Tralasciamo il fatto che non a tutti gli ex (ammesso che ex lo sia poi sul serio, visto che per diventarlo occorrono tempistiche ben più lunghe di un piano americano durante un talk-show) tossicodipendenti è concesso dal fato di risciacquarsi le pudenda nientepopodimeno che alla taumaturgica e inesauribile polla della Fonte di Stato. Concentriamoci invece sul fatto che, qui, sul pianeta terra, chi sbaglia paga. E paga caro. Nella vita reale non accade che una colpa sia meno grave solo perché comune a tanti. E non si ha nemmeno la fortuna di essere difeso a spada tratta da reggimenti corazzati di sedicenti intellettuali e/o opinion maker dispostissimi a perdonare qualunque errore, ma proprio qualunque, non investa direttamente il proprio orticello dietro casa. Per la cronaca, si badi bene, il fatto che l'errore è in questione non sfiori nemmeno per scherzo le natiche del generoso sepolcro imbiancato di turno è un requisito fondamentale, giacché questa tipologia di filantropo pronto ad emendare a destra e a manca con sorriso serafico e buddhesco è la stessa che pretenderebbe di veder immantinente dondolare appeso ad un nodo scorsoio il responsabile della riga trovata sulla scocca del motorino.
Insomma: se sei qualcuno, just do it. Altrimenti, caro Signor Nessuno, non ti resta che ingoiare il rospo e consolarti borbottando come una vecchia zitella sulla malasorte di non essere nell'Olimpo degli Eterni Intoccabili.
2 commenti:
"se sei qualcuno, just do it. Altrimenti, caro Signor Nessuno, non ti resta che ingoiare il rospo e consolarti borbottando come una vecchia zitella sulla malasorte di non essere nell'Olimpo degli Eterni Intoccabili".
Ben venuto nella civiltà delle "Celebrità".
Quella che se hai fatto 2 mesi in un GF guadagni 5-6 volte tanto di un tuo coetaneo che si è fatto 10 anni in un università a fare ricerca contro il cancro.
Quella civiltà che mette sestessa su you tube per apparire e non per descriversi.
Chi soddisfa la nostra necessità di voyeurismo è perdonato sempre!

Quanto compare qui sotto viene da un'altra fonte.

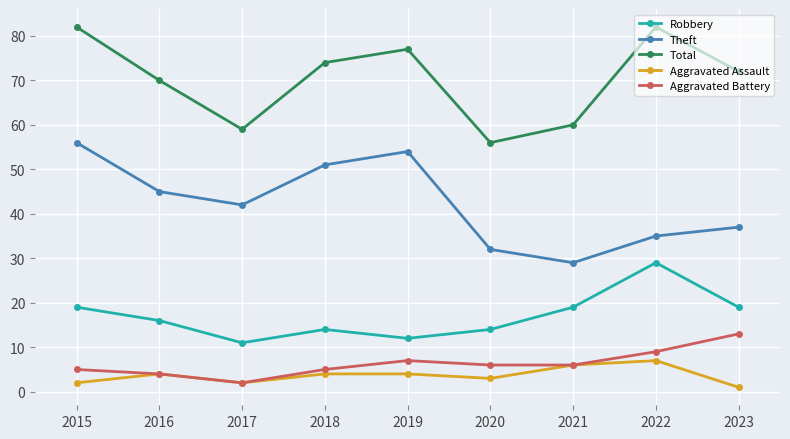

What is the sum of the Aggravated Battery values at 2020 and 2015?

11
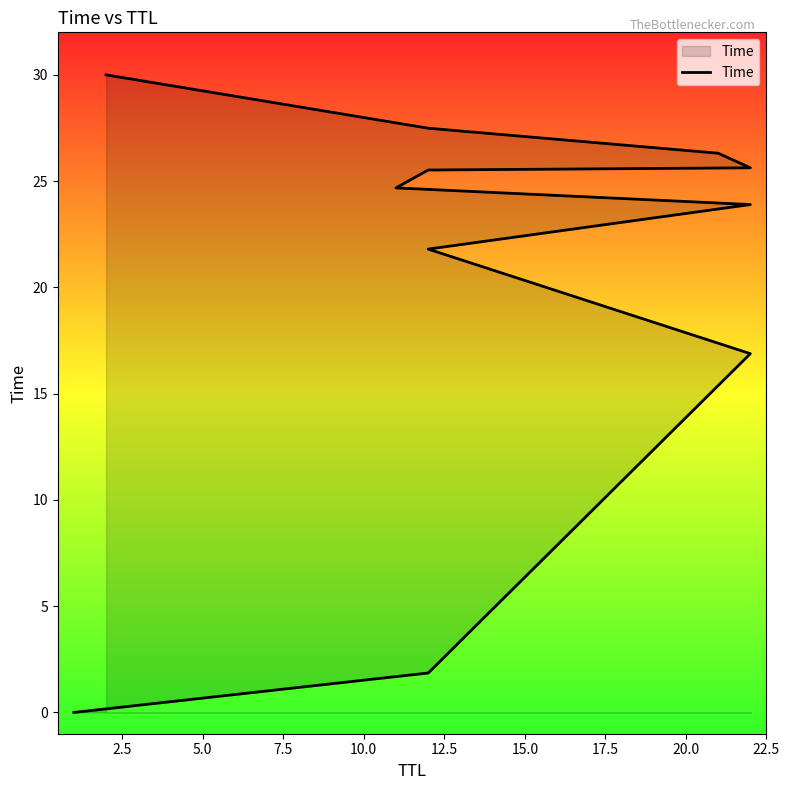

What is the value of the 11th point from the left?

30.0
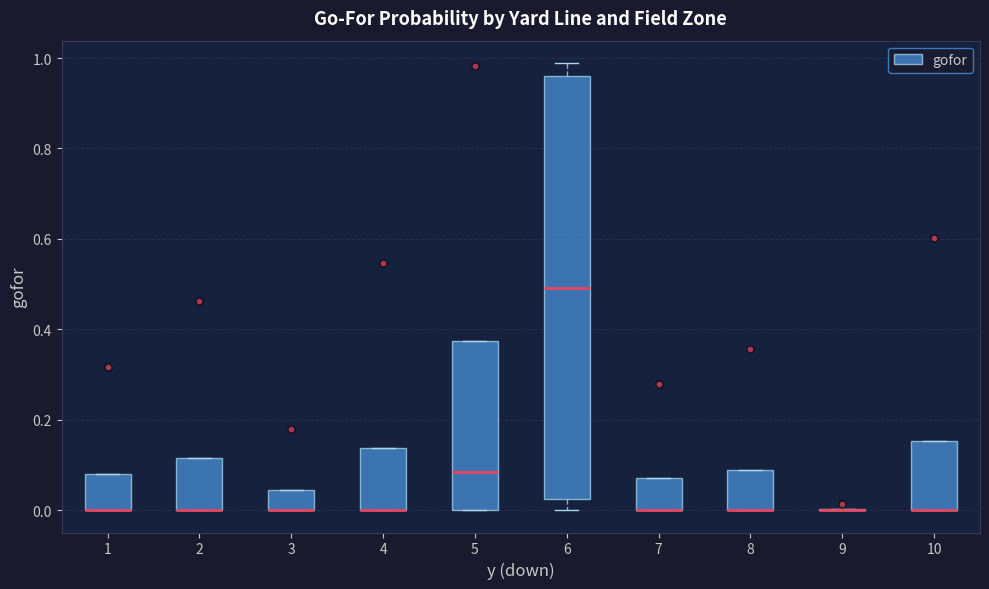

Reading left to right, transcribe this box plot: for each box, give where its median line is, the range the box spans, and where its two whiskers end, as read against the y-axis. The values are not printed on the chart, so give them approximately, as read against the axis.

1: median 0.00 (drawn on the box's lower edge), box 0.00 to 0.08, whiskers 0.00 to 0.08
2: median 0.00 (drawn on the box's lower edge), box 0.00 to 0.12, whiskers 0.00 to 0.12
3: median 0.00 (drawn on the box's lower edge), box 0.00 to 0.04, whiskers 0.00 to 0.04
4: median 0.00 (drawn on the box's lower edge), box 0.00 to 0.14, whiskers 0.00 to 0.14
5: median 0.08, box 0.00 to 0.38, whiskers 0.00 to 0.38
6: median 0.50, box 0.02 to 0.96, whiskers 0.00 to 0.98
7: median 0.00 (drawn on the box's lower edge), box 0.00 to 0.08, whiskers 0.00 to 0.08
8: median 0.00 (drawn on the box's lower edge), box 0.00 to 0.08, whiskers 0.00 to 0.08
9: box collapsed to a line at 0.00, whiskers 0.00 to 0.00
10: median 0.00 (drawn on the box's lower edge), box 0.00 to 0.16, whiskers 0.00 to 0.16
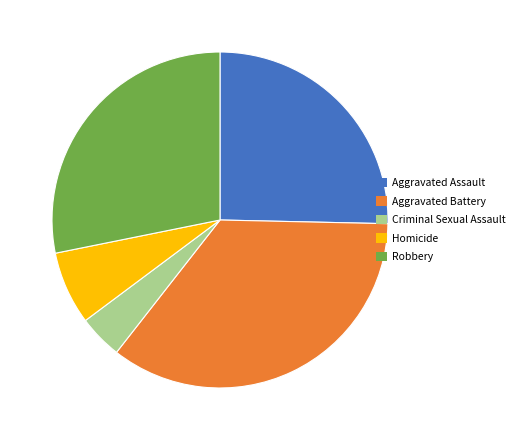

Rank the categories by value from highest to lowest.

Aggravated Battery, Robbery, Aggravated Assault, Homicide, Criminal Sexual Assault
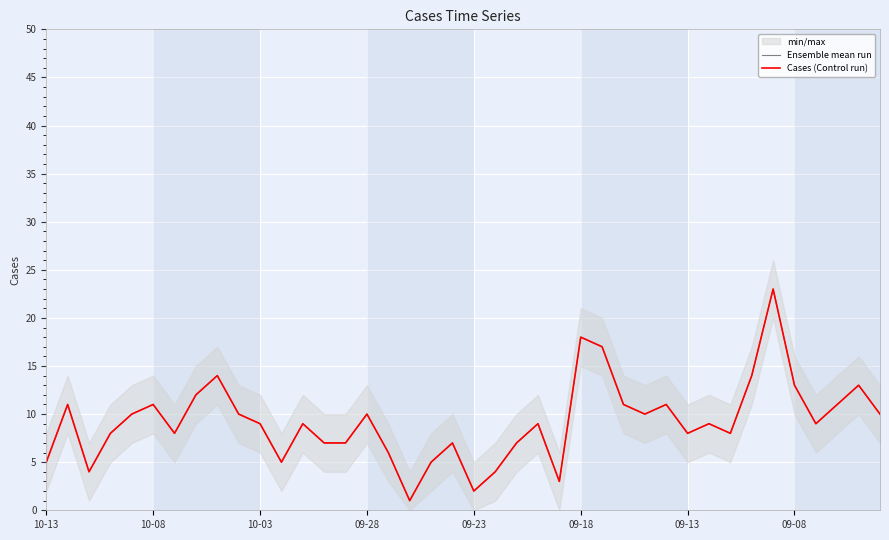

True or false: Cases (Control run) has a value of 2 at 22.

False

Non c'è niente di più ipocrita del buonismo, disciplina olimpica molto diffusa in Italia che teorizza che tutti in fondo siano buoni e non vuole ammettere l'esistenza delle teste di cazzo quando invece ce ne sarebbe un sano bisogno. Penso che tutto ciò in realtà sia un po' (tanto) colpa "nostra", che siamo sempre pronti ad assolvere il personaggio mediatico di turno nella speranza che anche altri si ricordino di assolverci bonariamente dopo una vaccata paurosa, cosa che, come hai giustamente espresso tu, nel mondo reale solitamente non accade.
Complimenti ancora al personaggio della foto del post che è riuscito abilmente a passare da esempio da condannare a eroe della lotta alla droga, senza in realtà fare niente e, molto probabilmente, continuando a pippare di coca come prima, riuscendo a salvarsi dallo sputtanamento musicale di Sanremo. Coglioni "noi" che gli diamo seguito e riusciamo a santificarlo così in fretta.